Un texte controversé pour les Jeux d'hiver de 2030
Alors que les Jeux olympiques d'hiver de Milan-Cortina s'ouvrent le 6 février prochain, l'Assemblée nationale se penche déjà sur ceux de 2030, prévus dans les Alpes françaises. Le projet de loi olympique, adopté au Sénat en juin 2025, est soumis à un vote solennel ce mardi 13 janvier 2026. Ce texte, présenté comme crucial par le gouvernement Lecornu II, suscite des tensions, notamment sur son volet sécuritaire.
Des dérogations qui inquiètent
Le texte prévoit des dérogations en matière d'urbanisme, de logement et de santé, mais c'est surtout le chapitre consacré à la sécurité qui fait débat. La vidéosurveillance algorithmique (VSA), déjà expérimentée lors des JO de Paris 2024, pourrait être prolongée jusqu'en 2027. Cette mesure, rejetée par le Conseil constitutionnel dans un autre cadre, est accusée par la gauche de préparer un glissement vers la reconnaissance faciale.

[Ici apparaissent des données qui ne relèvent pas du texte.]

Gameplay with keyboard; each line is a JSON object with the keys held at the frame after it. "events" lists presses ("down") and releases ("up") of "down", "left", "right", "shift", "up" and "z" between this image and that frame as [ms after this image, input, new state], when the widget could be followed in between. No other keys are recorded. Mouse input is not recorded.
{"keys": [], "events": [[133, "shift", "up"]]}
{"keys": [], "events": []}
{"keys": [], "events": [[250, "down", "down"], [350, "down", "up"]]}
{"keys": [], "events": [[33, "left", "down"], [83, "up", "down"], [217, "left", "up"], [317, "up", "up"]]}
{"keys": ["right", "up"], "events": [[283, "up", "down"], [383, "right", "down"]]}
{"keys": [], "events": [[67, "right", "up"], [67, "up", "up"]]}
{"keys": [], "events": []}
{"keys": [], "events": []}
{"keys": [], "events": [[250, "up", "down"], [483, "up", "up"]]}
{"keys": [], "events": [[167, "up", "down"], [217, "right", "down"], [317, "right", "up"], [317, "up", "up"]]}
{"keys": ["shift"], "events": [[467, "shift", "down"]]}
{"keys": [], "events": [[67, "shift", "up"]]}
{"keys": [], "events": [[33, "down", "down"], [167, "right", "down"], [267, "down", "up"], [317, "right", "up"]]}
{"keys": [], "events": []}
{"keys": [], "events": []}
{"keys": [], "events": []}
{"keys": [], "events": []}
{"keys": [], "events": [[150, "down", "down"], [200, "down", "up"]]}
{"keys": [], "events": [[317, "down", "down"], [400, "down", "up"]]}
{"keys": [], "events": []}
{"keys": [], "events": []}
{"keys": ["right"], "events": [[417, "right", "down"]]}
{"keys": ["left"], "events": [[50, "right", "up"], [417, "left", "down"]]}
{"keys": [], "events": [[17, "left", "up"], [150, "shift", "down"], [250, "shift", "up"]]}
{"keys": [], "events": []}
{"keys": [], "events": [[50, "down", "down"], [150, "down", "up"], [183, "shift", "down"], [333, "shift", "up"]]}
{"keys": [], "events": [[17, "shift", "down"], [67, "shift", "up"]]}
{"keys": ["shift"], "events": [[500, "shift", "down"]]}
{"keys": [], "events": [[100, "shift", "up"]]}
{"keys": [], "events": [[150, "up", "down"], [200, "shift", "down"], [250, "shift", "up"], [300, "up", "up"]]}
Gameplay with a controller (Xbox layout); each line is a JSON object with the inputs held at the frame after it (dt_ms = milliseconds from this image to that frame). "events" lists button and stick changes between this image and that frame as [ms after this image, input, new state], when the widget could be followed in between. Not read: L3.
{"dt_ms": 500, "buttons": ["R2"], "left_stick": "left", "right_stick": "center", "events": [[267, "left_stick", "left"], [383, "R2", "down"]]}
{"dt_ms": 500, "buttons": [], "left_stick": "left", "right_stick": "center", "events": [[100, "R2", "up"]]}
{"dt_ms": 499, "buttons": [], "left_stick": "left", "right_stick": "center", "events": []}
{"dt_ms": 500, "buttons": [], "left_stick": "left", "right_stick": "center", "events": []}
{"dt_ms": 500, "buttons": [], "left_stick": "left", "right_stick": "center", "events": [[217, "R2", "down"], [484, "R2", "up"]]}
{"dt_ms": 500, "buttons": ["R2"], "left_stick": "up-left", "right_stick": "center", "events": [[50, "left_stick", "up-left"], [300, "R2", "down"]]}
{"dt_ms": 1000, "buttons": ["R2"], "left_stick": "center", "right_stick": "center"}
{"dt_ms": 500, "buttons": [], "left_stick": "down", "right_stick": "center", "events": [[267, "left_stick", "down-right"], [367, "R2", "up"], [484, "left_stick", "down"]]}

« Une atteinte disproportionnée aux libertés publiques »
Les députés écologistes dénoncent notamment l'interdiction de paraître pour les personnes jugées menaçantes, ainsi que les pouvoirs élargis aux agents de sécurité privés. La France insoumise s'interroge sur l'urgence d'un tel texte, alors que les Jeux sont encore loin. « Pourquoi légiférer si tôt ? » s'indigne un député.
Un vote sous tension
Le Parti socialiste, bien que critique sur certains aspects, a annoncé voter pour ce texte « d'organisation technique », selon le député Christophe Proença. Si l'Assemblée adopte le projet, une commission mixte paritaire devra trouver un compromis avec le Sénat. Une étape cruciale pour les organisateurs, après les tensions locales et la démission de la directrice des opérations du comité d'organisation en décembre dernier.
Un contexte politique explosif
Ce vote intervient dans un climat politique tendu, marqué par la montée des critiques sur les dérives sécuritaires du gouvernement. La gauche accuse la majorité de profiter des grands événements pour imposer des mesures liberticides, tandis que la droite radicale tente de capitaliser sur les peurs sécuritaires.
Les Alpes, terrain de bataille politique
Les régions alpines, déjà confrontées à des défis environnementaux et économiques, voient ce projet comme une opportunité, mais aussi comme une menace. Les associations locales craignent une militarisation des territoires, tandis que les élus locaux réclament des garanties sur l'impact social et écologique.